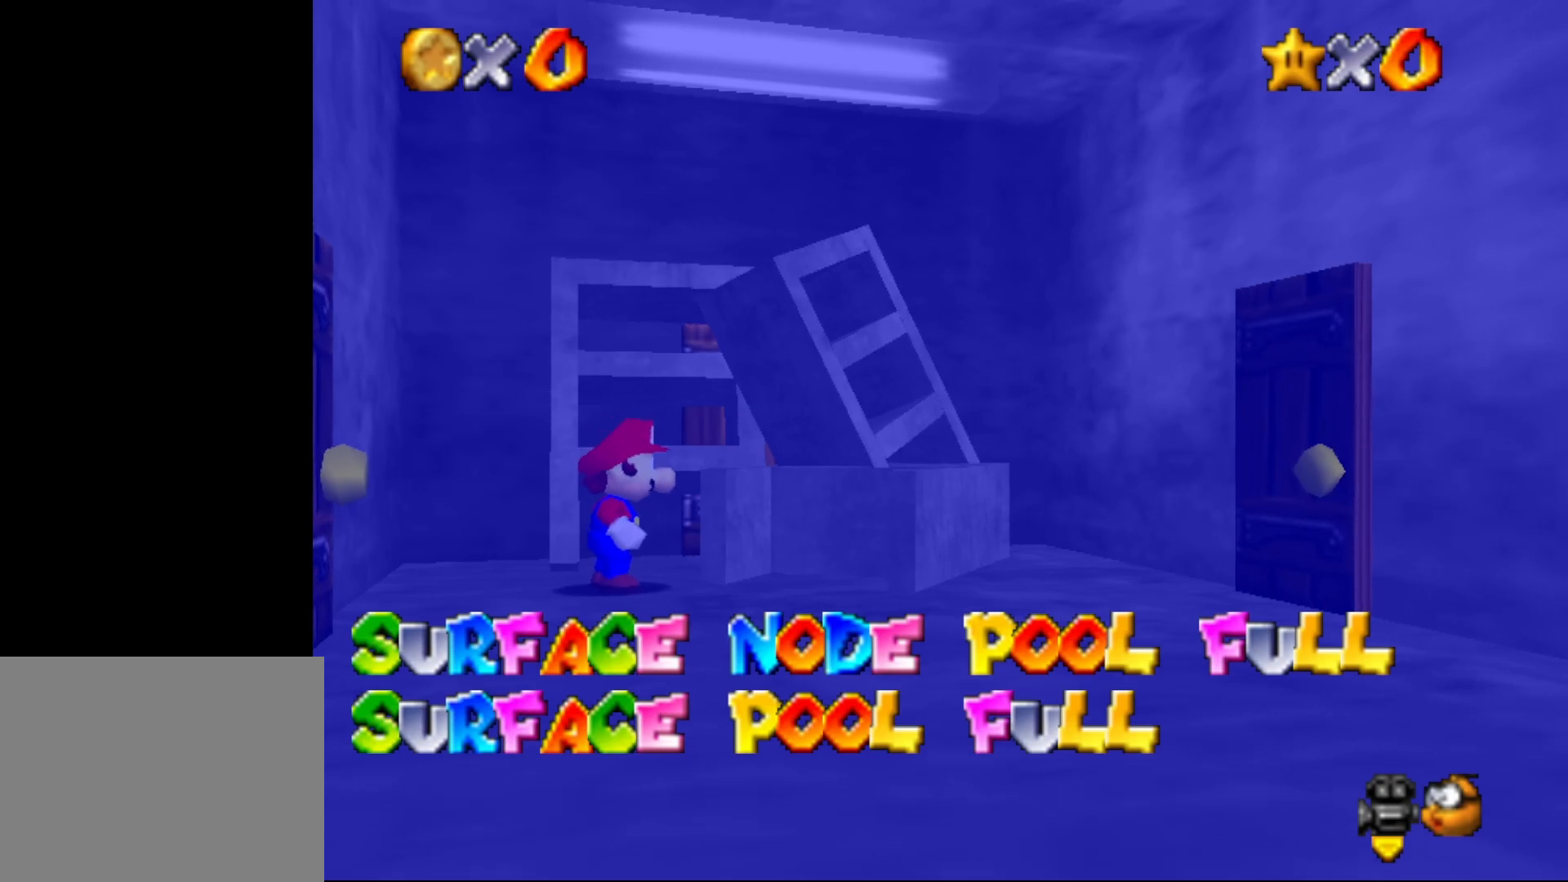
Gameplay with a controller (Nintendo layout); each line is a JSON object with the inputs held at the frame after it. "events" lists button and stick changes between this image and that frame as [ms after this image, input, new state], when the widget could be followed in between. Not read: L1 L3 R1 R3.
{"buttons": [], "left_stick": "down", "events": [[333, "left_stick", "down"]]}
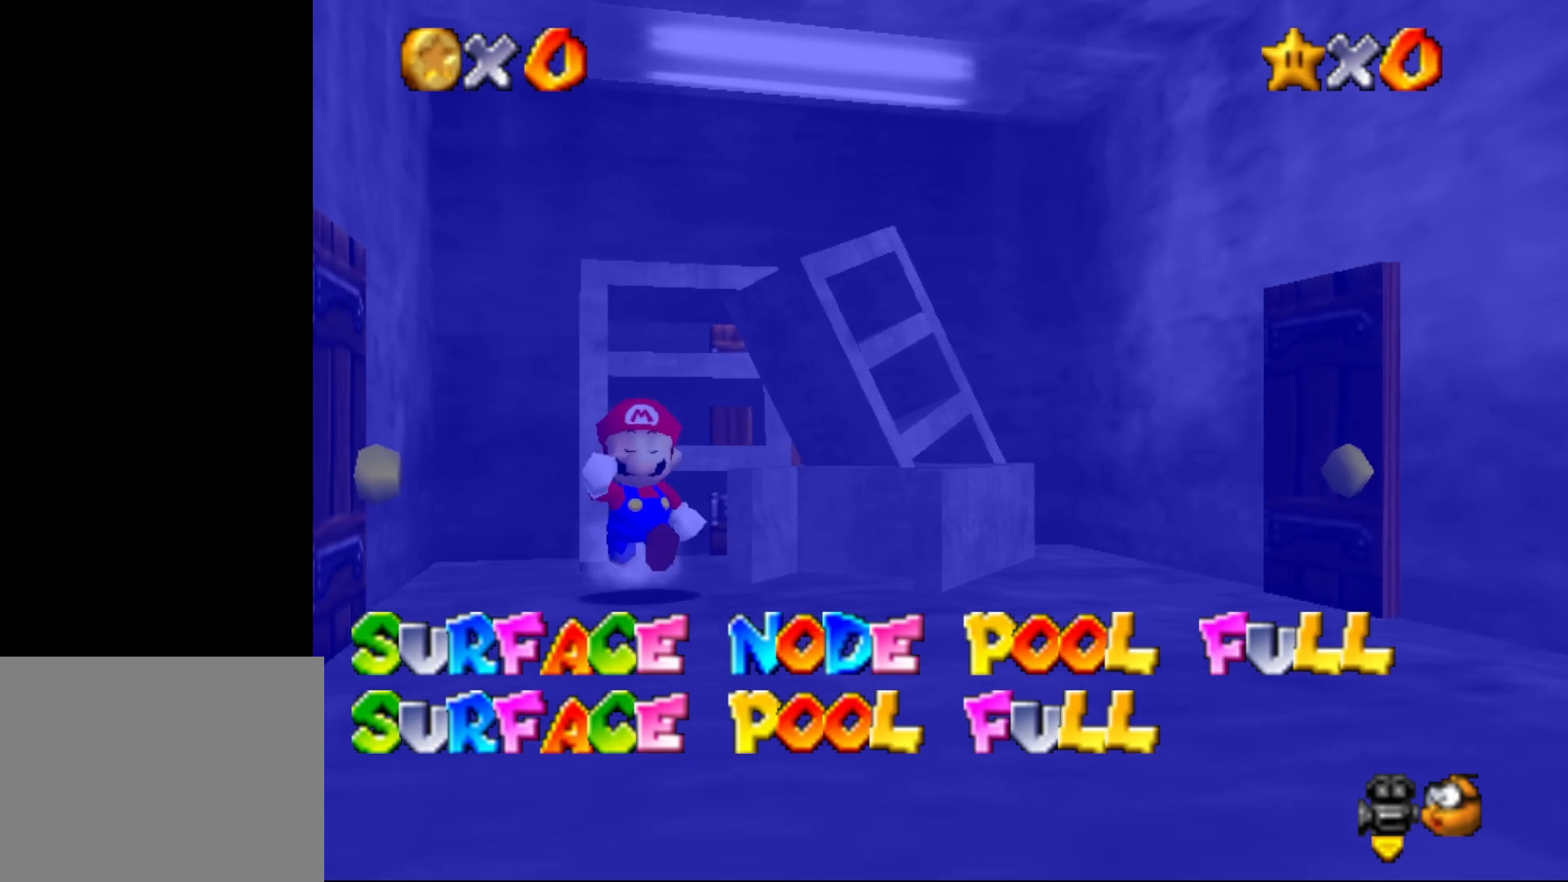
{"buttons": ["Z"], "left_stick": "down", "events": [[233, "Z", "down"], [300, "A", "down"], [417, "A", "up"]]}
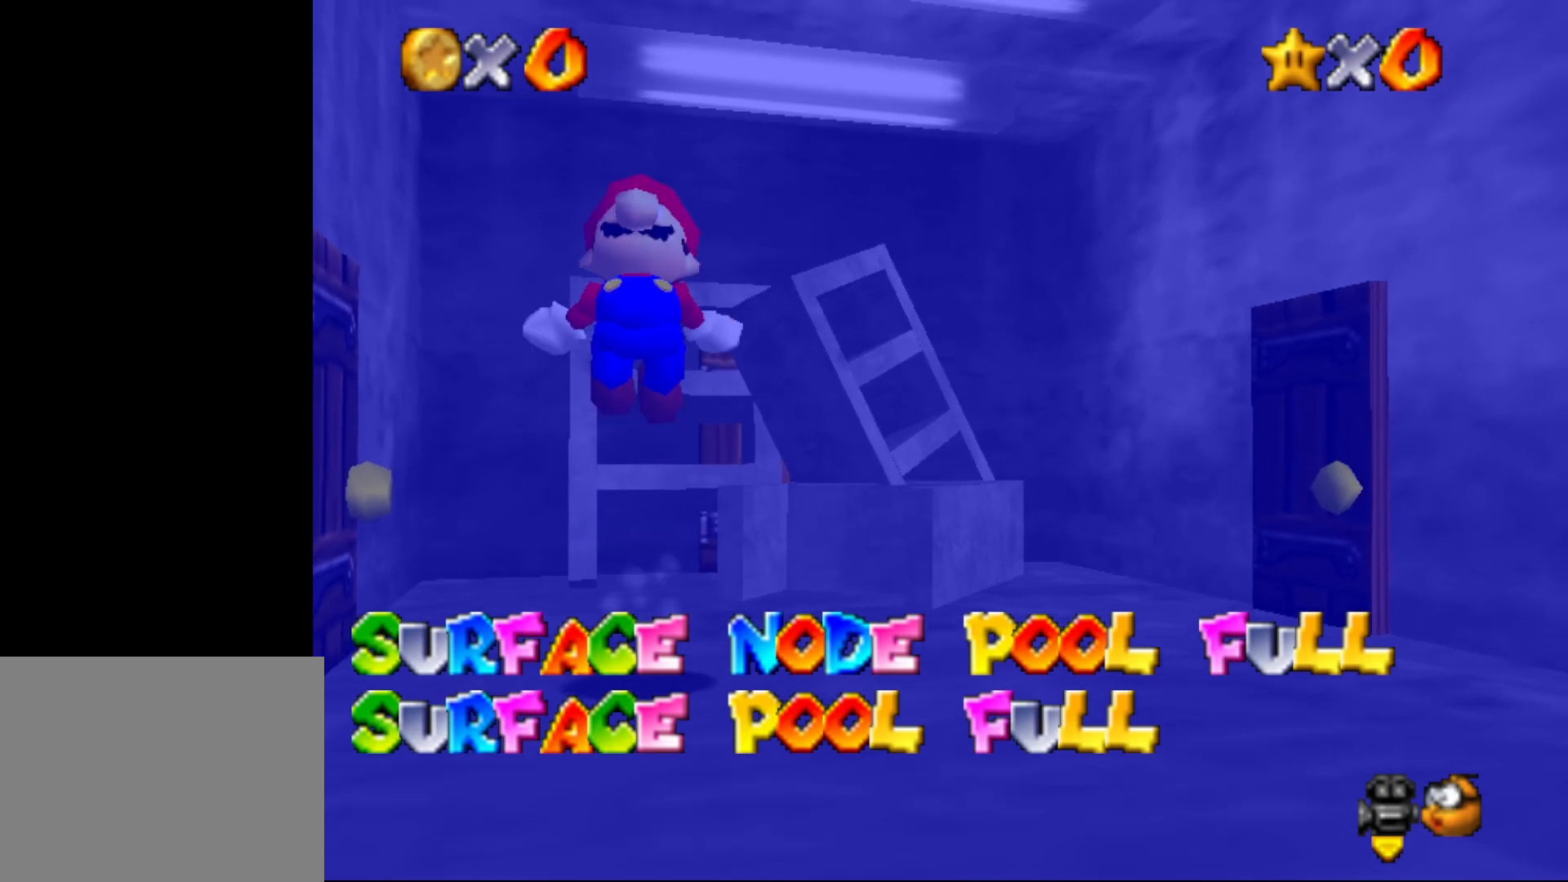
{"buttons": ["Z"], "left_stick": "up-right", "events": [[167, "left_stick", "down-right"], [500, "left_stick", "up-right"]]}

==*==

* _WORK ITEM_
Each line in the data that holds the string "buttons" should be found and copied.

* _RESPONSE TO THE TASK_
{"buttons": [], "left_stick": "down", "events": [[333, "left_stick", "down"]]}
{"buttons": ["Z"], "left_stick": "down", "events": [[233, "Z", "down"], [300, "A", "down"], [417, "A", "up"]]}
{"buttons": ["Z"], "left_stick": "up-right", "events": [[167, "left_stick", "down-right"], [500, "left_stick", "up-right"]]}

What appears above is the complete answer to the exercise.